Les exportations reculent pour la dixième année

La contraction prolongée des exportations espagnoles de ciment assombrit encore les perspectives. Selon Cinco Días, les ventes à l’étranger diminuent pour la dixième année. Les producteurs disposent donc de moins de possibilités pour compenser une baisse des commandes nationales par des volumes supplémentaires sur les marchés extérieurs.

Cette combinaison pèse sur l’utilisation des capacités : la demande intérieure s’est améliorée, mais devrait perdre de son élan, tandis que le marché extérieur se contracte depuis bien plus longtemps. La faiblesse des exportations touche également les négociants et les prestataires logistiques actifs dans le ciment espagnol. Les données disponibles ne précisent toutefois ni les volumes expédiés, ni les destinations, ni l’ampleur du recul annuel.

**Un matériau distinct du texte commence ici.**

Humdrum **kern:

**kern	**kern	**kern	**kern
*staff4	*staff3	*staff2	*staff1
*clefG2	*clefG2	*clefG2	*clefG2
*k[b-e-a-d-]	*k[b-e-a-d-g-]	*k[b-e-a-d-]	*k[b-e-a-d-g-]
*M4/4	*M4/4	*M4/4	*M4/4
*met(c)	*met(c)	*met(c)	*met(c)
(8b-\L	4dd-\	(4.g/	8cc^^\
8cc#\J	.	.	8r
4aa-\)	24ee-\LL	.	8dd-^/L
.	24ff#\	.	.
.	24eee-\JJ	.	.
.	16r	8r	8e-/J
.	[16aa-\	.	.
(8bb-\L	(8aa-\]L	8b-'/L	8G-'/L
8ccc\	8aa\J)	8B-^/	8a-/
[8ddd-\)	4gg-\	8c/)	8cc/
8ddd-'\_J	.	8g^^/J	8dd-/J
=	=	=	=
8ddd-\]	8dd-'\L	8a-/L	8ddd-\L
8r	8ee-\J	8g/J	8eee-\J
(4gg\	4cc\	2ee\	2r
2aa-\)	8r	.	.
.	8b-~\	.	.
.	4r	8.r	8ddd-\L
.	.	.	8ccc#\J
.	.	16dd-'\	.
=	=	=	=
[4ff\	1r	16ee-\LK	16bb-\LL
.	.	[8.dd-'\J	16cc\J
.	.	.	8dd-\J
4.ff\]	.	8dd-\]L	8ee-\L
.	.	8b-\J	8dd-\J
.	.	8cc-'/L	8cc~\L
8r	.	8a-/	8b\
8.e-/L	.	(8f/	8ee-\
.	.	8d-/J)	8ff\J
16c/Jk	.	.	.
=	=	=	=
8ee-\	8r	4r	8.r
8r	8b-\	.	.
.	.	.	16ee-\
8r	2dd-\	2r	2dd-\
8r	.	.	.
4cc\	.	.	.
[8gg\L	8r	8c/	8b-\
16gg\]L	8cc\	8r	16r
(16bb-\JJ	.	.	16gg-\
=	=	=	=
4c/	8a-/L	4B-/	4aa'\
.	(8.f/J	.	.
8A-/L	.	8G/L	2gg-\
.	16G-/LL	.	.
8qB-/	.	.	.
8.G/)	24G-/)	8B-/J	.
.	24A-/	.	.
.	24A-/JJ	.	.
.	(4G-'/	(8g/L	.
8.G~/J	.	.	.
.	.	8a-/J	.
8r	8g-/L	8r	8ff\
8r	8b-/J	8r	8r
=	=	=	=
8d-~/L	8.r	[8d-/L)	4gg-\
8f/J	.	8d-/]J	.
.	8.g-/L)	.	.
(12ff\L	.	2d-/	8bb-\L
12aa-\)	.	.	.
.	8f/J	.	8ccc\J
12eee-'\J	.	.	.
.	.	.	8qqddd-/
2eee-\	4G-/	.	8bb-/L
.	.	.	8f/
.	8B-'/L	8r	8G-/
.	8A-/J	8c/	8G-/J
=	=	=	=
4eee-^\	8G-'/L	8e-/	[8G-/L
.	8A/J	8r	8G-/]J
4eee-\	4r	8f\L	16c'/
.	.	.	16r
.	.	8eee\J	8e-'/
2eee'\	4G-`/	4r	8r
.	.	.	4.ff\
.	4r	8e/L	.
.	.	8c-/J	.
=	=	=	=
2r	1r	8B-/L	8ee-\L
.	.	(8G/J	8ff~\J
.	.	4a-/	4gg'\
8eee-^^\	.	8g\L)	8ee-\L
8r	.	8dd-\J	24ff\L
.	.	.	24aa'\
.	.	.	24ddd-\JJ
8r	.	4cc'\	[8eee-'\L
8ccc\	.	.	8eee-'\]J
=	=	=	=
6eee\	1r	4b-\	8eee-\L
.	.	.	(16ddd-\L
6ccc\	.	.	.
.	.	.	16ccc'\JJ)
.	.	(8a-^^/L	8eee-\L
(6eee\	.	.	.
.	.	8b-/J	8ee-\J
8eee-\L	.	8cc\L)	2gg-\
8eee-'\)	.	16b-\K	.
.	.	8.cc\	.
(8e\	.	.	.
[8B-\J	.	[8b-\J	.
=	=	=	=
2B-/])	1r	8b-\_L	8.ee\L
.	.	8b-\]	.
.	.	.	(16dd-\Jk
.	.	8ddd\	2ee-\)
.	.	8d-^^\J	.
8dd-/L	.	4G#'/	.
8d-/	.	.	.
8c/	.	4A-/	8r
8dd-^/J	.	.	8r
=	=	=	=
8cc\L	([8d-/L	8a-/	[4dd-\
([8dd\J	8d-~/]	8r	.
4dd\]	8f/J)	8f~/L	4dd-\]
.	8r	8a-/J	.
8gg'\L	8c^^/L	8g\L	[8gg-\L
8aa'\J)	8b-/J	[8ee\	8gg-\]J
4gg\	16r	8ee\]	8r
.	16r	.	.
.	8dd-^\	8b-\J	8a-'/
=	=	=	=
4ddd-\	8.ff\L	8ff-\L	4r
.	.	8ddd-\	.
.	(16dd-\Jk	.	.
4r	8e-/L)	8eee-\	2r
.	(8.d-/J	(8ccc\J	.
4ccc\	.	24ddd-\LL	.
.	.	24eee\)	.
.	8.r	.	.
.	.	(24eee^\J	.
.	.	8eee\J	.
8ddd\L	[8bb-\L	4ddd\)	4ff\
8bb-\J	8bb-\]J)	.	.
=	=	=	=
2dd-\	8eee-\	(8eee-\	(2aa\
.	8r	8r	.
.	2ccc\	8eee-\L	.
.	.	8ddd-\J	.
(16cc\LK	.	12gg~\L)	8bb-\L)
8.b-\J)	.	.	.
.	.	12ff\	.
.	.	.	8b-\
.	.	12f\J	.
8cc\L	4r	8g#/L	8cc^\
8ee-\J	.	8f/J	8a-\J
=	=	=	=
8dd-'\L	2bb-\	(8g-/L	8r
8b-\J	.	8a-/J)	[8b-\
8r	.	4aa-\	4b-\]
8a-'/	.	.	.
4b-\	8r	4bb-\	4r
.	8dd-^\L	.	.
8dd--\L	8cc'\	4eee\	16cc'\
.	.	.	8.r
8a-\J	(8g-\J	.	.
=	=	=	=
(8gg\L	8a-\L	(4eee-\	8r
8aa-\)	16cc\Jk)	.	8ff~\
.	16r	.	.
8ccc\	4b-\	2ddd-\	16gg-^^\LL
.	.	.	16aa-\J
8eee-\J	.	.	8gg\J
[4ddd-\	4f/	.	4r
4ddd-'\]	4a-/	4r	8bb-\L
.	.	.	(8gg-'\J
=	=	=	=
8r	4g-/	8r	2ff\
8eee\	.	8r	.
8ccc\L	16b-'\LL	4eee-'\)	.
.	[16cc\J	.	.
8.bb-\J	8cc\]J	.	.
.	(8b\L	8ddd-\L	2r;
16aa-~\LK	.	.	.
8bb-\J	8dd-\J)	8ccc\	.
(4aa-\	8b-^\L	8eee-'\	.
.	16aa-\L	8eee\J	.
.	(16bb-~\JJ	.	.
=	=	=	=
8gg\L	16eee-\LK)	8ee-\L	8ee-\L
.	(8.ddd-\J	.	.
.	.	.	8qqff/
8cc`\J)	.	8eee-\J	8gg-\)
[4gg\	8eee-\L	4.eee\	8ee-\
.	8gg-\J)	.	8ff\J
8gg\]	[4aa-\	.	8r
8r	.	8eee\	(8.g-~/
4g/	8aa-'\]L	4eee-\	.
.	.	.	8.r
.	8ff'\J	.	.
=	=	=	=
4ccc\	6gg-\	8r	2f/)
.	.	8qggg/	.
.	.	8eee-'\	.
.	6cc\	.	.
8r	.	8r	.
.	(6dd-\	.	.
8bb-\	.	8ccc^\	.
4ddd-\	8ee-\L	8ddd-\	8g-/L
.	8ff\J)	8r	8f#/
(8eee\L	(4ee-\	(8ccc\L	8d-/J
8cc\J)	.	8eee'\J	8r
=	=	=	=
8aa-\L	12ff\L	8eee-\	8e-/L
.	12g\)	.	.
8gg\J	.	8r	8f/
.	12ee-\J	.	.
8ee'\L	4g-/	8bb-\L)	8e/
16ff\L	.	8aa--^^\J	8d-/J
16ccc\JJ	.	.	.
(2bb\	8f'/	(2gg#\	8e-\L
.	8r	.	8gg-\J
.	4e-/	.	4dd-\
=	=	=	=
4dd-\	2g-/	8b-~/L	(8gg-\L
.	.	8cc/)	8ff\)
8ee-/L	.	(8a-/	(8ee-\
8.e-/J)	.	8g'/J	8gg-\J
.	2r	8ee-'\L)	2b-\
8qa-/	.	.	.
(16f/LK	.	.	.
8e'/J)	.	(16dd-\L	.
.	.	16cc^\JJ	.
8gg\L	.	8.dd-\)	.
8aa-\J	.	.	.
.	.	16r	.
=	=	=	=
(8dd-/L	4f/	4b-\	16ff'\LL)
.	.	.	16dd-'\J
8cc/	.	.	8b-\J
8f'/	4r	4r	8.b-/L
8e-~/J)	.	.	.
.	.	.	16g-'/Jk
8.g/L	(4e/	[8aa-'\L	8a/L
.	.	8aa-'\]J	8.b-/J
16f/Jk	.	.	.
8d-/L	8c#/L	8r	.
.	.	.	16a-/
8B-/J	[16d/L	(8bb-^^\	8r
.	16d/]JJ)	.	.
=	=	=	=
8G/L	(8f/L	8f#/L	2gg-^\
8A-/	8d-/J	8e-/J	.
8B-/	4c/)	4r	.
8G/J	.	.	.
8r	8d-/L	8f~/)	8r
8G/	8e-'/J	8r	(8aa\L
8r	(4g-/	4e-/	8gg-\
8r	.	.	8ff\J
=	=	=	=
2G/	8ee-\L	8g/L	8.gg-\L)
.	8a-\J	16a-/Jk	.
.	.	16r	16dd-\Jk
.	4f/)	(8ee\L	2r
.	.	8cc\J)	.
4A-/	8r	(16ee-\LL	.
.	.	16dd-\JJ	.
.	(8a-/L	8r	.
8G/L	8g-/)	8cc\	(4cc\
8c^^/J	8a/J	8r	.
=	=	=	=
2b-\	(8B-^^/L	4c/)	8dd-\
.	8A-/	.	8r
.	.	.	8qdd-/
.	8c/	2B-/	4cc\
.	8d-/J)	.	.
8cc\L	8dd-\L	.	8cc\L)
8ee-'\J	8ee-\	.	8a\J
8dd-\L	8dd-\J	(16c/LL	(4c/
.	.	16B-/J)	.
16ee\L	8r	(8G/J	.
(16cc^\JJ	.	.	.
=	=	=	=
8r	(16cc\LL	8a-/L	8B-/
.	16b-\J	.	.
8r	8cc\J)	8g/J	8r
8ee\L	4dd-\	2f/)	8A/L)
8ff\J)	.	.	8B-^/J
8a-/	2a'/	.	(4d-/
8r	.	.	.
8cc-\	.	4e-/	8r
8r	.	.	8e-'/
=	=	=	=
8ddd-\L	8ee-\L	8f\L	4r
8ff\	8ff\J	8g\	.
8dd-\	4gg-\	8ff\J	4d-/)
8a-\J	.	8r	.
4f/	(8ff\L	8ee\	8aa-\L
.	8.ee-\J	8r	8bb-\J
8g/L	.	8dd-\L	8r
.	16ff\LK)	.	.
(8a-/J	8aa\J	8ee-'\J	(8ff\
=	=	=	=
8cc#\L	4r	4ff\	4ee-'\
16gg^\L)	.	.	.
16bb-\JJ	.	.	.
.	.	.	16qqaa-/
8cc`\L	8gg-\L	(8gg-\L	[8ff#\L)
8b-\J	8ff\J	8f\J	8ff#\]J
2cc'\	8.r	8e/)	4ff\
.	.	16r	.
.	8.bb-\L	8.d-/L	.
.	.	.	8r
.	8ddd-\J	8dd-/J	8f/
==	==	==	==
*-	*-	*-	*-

Le coût de l’électricité revient au premier plan

Dans ce contexte, l’association professionnelle Oficemen a renouvelé sa demande de baisse des coûts d’électricité. Les dépenses énergétiques deviennent particulièrement importantes lorsque les entreprises se disputent des contrats à l’exportation, car les coûts supportés en Espagne doivent être intégrés aux prix proposés aux acheteurs étrangers. Après dix années de recul des exportations, l’association présente le prix de l’électricité comme un enjeu central de compétitivité.

La hausse de 7,5 % au premier semestre ne donne donc qu’une vision partielle de la situation du secteur. Elle soutient les ventes à court terme, mais les producteurs se préparent à un essoufflement plutôt qu’à une expansion continue. Si la demande ralentit tandis que les exportations poursuivent leur baisse, les entreprises auront moins de possibilités de compenser les coûts électriques par les volumes. Le marché devra désormais déterminer si la consommation intérieure peut amortir le recul persistant des exportations et si le nouvel appel du secteur sur les prix de l’électricité entraînera une réponse politique.